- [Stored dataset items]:
━━━
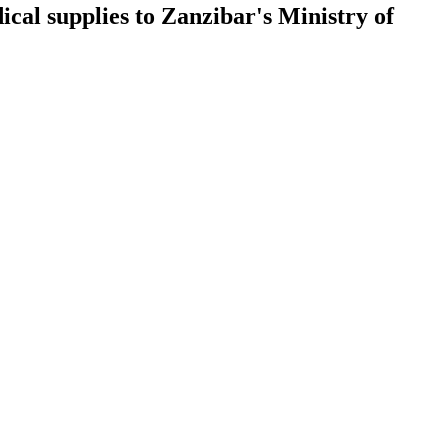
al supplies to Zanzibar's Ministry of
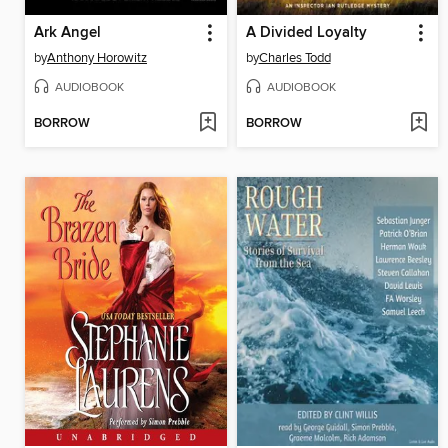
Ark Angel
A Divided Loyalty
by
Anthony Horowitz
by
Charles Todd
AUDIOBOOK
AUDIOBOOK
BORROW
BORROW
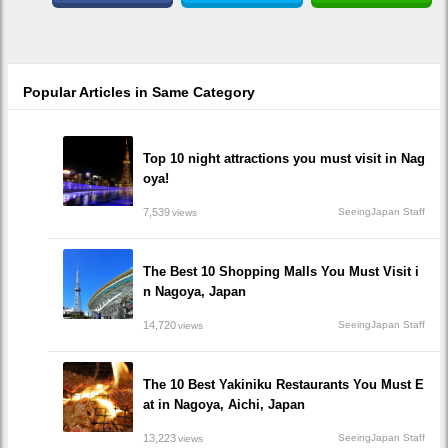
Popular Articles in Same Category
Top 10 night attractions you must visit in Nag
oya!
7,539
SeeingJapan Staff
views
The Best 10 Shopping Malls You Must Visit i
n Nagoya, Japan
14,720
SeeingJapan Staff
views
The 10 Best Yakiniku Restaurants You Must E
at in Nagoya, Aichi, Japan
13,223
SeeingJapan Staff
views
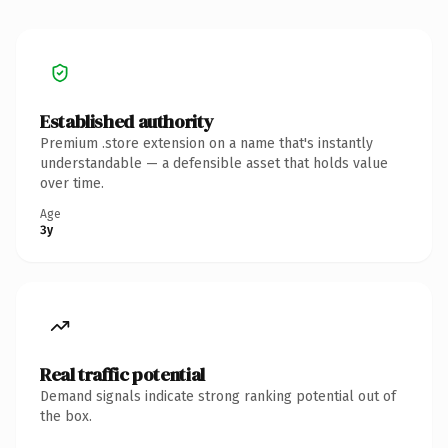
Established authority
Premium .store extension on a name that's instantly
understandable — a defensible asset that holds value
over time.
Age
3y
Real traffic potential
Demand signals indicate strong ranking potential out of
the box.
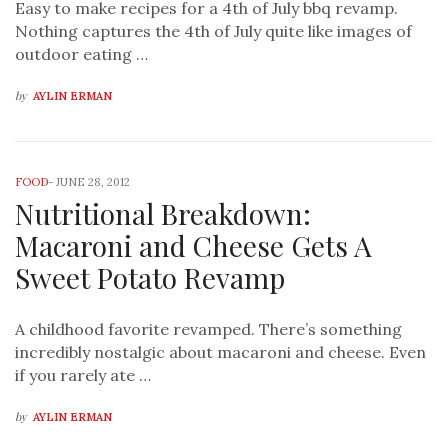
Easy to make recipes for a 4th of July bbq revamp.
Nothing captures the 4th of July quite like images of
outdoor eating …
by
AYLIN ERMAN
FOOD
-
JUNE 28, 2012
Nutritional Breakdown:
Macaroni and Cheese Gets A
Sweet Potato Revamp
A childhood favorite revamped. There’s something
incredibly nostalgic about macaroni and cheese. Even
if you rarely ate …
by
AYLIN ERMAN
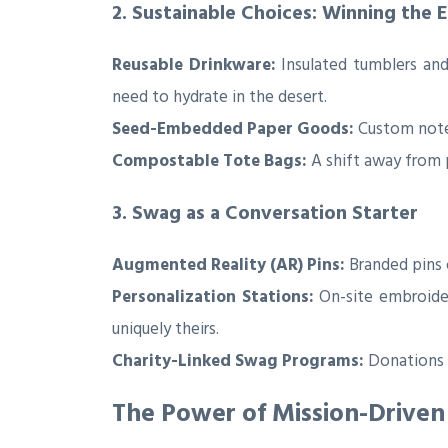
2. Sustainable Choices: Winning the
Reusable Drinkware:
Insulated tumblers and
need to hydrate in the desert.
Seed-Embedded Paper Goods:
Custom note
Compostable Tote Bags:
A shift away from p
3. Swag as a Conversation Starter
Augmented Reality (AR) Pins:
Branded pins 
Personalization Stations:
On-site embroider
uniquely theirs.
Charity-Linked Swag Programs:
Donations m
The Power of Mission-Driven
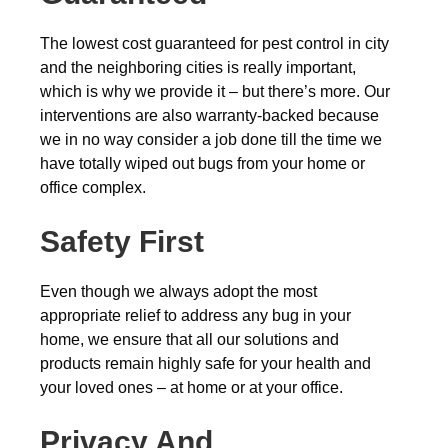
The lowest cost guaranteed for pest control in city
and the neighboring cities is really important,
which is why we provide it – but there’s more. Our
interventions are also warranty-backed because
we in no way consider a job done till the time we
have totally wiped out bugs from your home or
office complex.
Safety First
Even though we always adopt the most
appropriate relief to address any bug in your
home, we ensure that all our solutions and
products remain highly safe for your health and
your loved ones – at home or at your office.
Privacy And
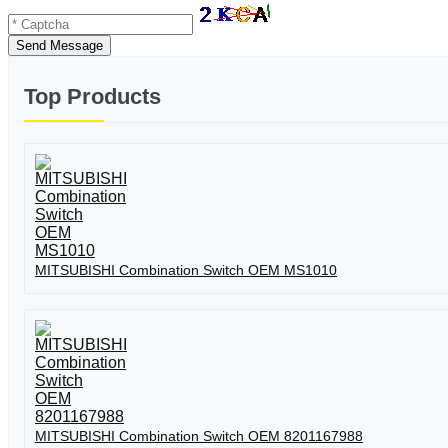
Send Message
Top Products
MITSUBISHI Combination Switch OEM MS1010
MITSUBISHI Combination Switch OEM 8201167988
━━━
- [Problem requirements]:
Search the data above for the word "that". Copy each line it is in.

- [Result]:
Premium .store extension on a name that's instantly
understandable — a defensible asset that holds value
home, we ensure that all our solutions and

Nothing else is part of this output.